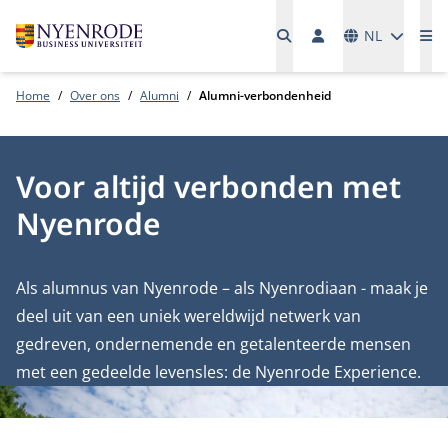
Talen
NL
Me
Home
Over ons
Alumni
Alumni-verbondenheid
Voor altijd verbonden met
Nyenrode
Als alumnus van Nyenrode – als Nyenrodiaan - maak je
deel uit van een uniek wereldwijd netwerk van
gedreven, ondernemende en getalenteerde mensen
met een gedeelde levensles: de Nyenrode Experience.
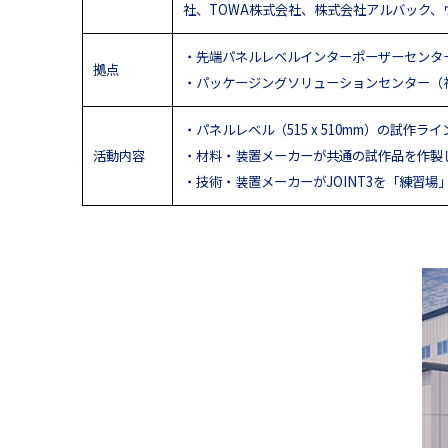
社、TOWA株式会社、株式会社アルバック、ウ
・先端パネルレベルインターポーザーセンター「APLI
拠点
・パッケージングソリューションセンター（
・パネルレベル（515 x 510mm）の試
活動内容
・材料・装置メーカーが共通の試作品を作製
・技術・装置メーカーがJOINT3を「練習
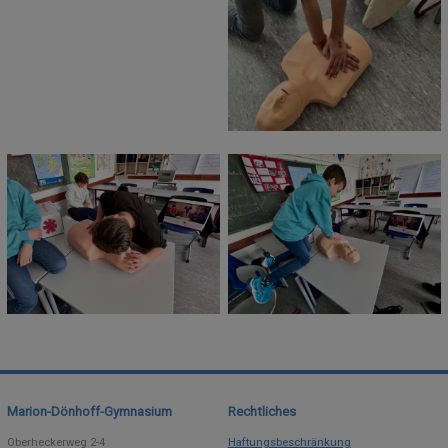
Marion-Dönhoff-Gymnasium
Rechtliches
Oberheckerweg 2-4
Haftungsbeschränkung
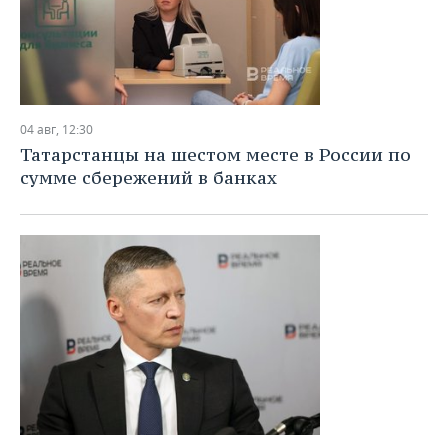
04 авг, 12:30
Татарстанцы на шестом месте в России по
сумме сбережений в банках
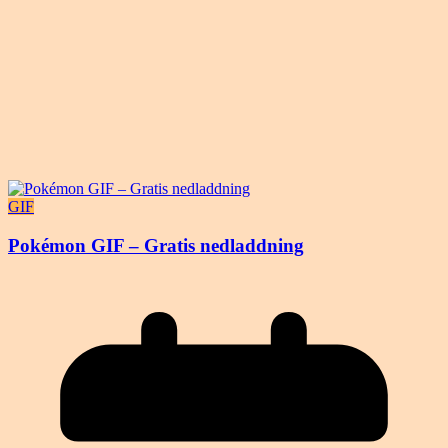
GIF
Pokémon GIF – Gratis nedladdning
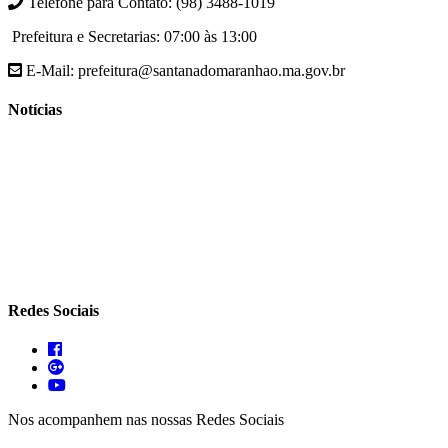
Telefone para Contato: (98) 3488-1019
Prefeitura e Secretarias: 07:00 às 13:00
E-Mail: prefeitura@santanadomaranhao.ma.gov.br
Notícias
- A Prefeitura de Santana do Maranhão busca cada vez mais
desenvolver a qualidade de vida da população Santanense
- Prefeitura municipal de Santana do Maranhão oferece atendimento
especializado com ortopedista juntamente com secretaria de saúde
- A Secretaria de agricultura através da Prefeitura de Santana do
Maranhão busca cada vez mais fomentar a agricultura familiar
Redes Sociais
Nos acompanhem nas nossas Redes Sociais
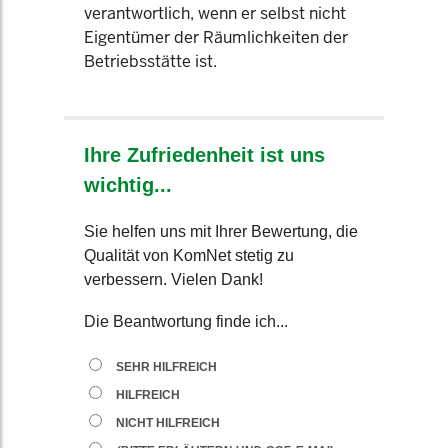
verantwortlich, wenn er selbst nicht
Eigentümer der Räumlichkeiten der
Betriebsstätte ist.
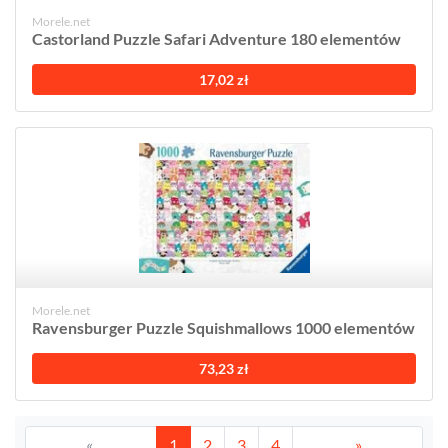
Morele.net
Castorland Puzzle Safari Adventure 180 elementów
17,02 zł
Morele.net
Ravensburger Puzzle Squishmallows 1000 elementów
73,23 zł
«
1
2
3
4
»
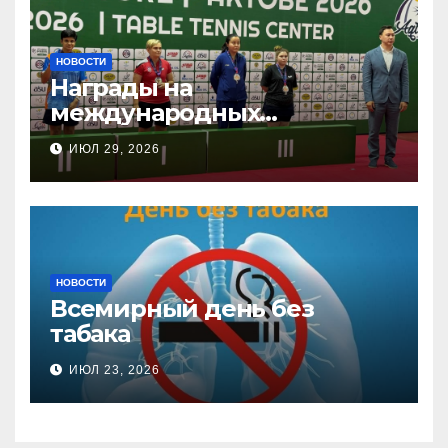
НОВОСТИ
Награды на
международных
соревнованиях
ИЮЛ 29, 2026
настольного тенниса ПОДА
НОВОСТИ
Всемирный день без
табака
ИЮЛ 23, 2026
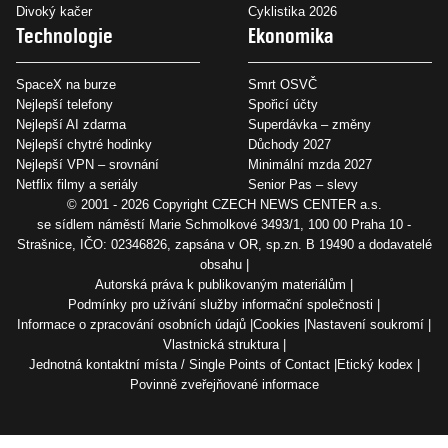
Divoký kačer
Cyklistika 2026
Technologie
Ekonomika
SpaceX na burze
Smrt OSVČ
Nejlepší telefony
Spořicí účty
Nejlepší AI zdarma
Superdávka – změny
Nejlepší chytré hodinky
Důchody 2027
Nejlepší VPN – srovnání
Minimální mzda 2027
Netflix filmy a seriály
Senior Pas – slevy
© 2001 - 2026 Copyright
CZECH NEWS CENTER a.s.
se sídlem náměstí Marie Schmolkové 3493/1, 100 00 Praha 10 -
Strašnice, IČO: 02346826, zapsána v OR, sp.zn. B 19490 a dodavatelé
obsahu
Autorská práva k publikovaným materiálům
Podmínky pro užívání služby informační společnosti
Informace o zpracování osobních údajů
Cookies
Nastavení soukromí
Vlastnická struktura
Jednotná kontaktní místa / Single Points of Contact
Etický kodex
Povinně zveřejňované informace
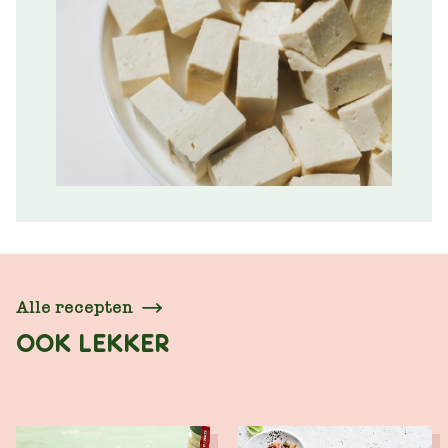
Alle recepten
OOK LEKKER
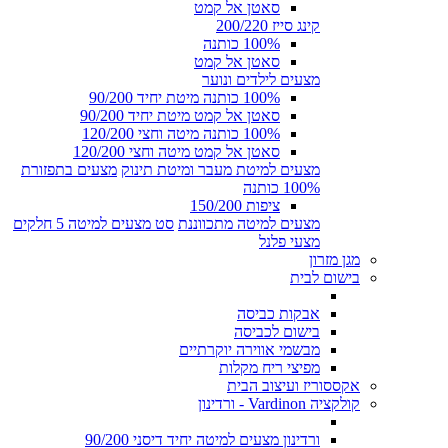
סאטן אל קמט
קינג סייז 200/220
100% כותנה
סאטן אל קמט
מצעים לילדים ונוער
100% כותנה מיטת יחיד 90/200
סאטן אל קמט מיטת יחיד 90/200
100% כותנה מיטה וחצי 120/200
סאטן אל קמט מיטה וחצי 120/200
מצעים למיטת מעבר ומיטת תינוק
מצעים בתפזורת
100% כותנה
ציפות 150/200
מצעים למיטה מתכווננת
סט מצעים למיטה 5 חלקים
מצעי פלנל
מגן מזרון
בישום לבית
אבקות כביסה
בישום לכביסה
מבשמי אווירה יוקרתיים
מפיצי ריח מקלות
אקססוריז ועיצוב הבית
קולקציה Vardinon - ורדינון
ורדינון מצעים למיטה יחיד דיסני 90/200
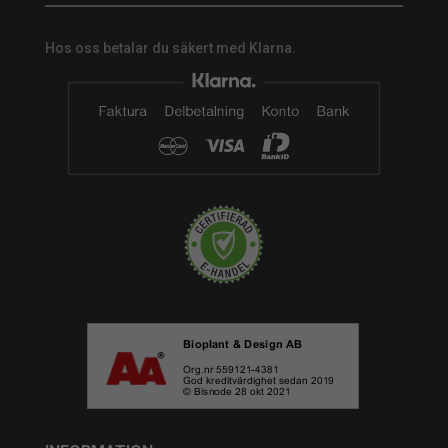
Hos oss betalar du säkert med Klarna.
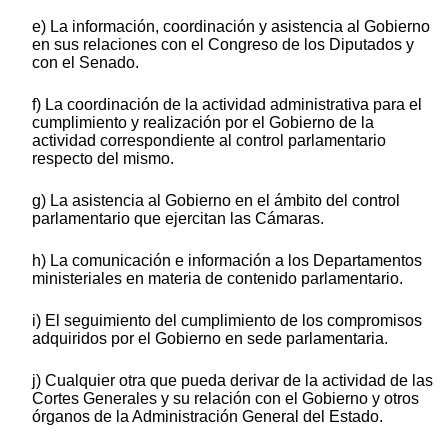
e) La información, coordinación y asistencia al Gobierno
en sus relaciones con el Congreso de los Diputados y
con el Senado.
f) La coordinación de la actividad administrativa para el
cumplimiento y realización por el Gobierno de la
actividad correspondiente al control parlamentario
respecto del mismo.
g) La asistencia al Gobierno en el ámbito del control
parlamentario que ejercitan las Cámaras.
h) La comunicación e información a los Departamentos
ministeriales en materia de contenido parlamentario.
i) El seguimiento del cumplimiento de los compromisos
adquiridos por el Gobierno en sede parlamentaria.
j) Cualquier otra que pueda derivar de la actividad de las
Cortes Generales y su relación con el Gobierno y otros
órganos de la Administración General del Estado.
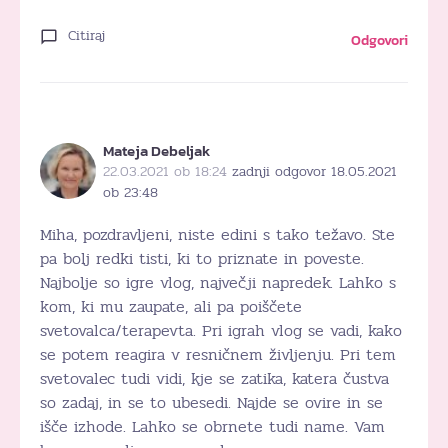
Citiraj
Odgovori
Mateja Debeljak
22.03.2021 ob 18:24
zadnji odgovor 18.05.2021
ob 23:48
Miha, pozdravljeni, niste edini s tako težavo. Ste
pa bolj redki tisti, ki to priznate in poveste.
Najbolje so igre vlog, največji napredek. Lahko s
kom, ki mu zaupate, ali pa poiščete
svetovalca/terapevta. Pri igrah vlog se vadi, kako
se potem reagira v resničnem življenju. Pri tem
svetovalec tudi vidi, kje se zatika, katera čustva
so zadaj, in se to ubesedi. Najde se ovire in se
išče izhode. Lahko se obrnete tudi name. Vam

____________________

Take from the entries every line that has the string "actividad".

RESULT FOR THIS TASK:
f) La coordinación de la actividad administrativa para el
actividad correspondiente al control parlamentario
j) Cualquier otra que pueda derivar de la actividad de las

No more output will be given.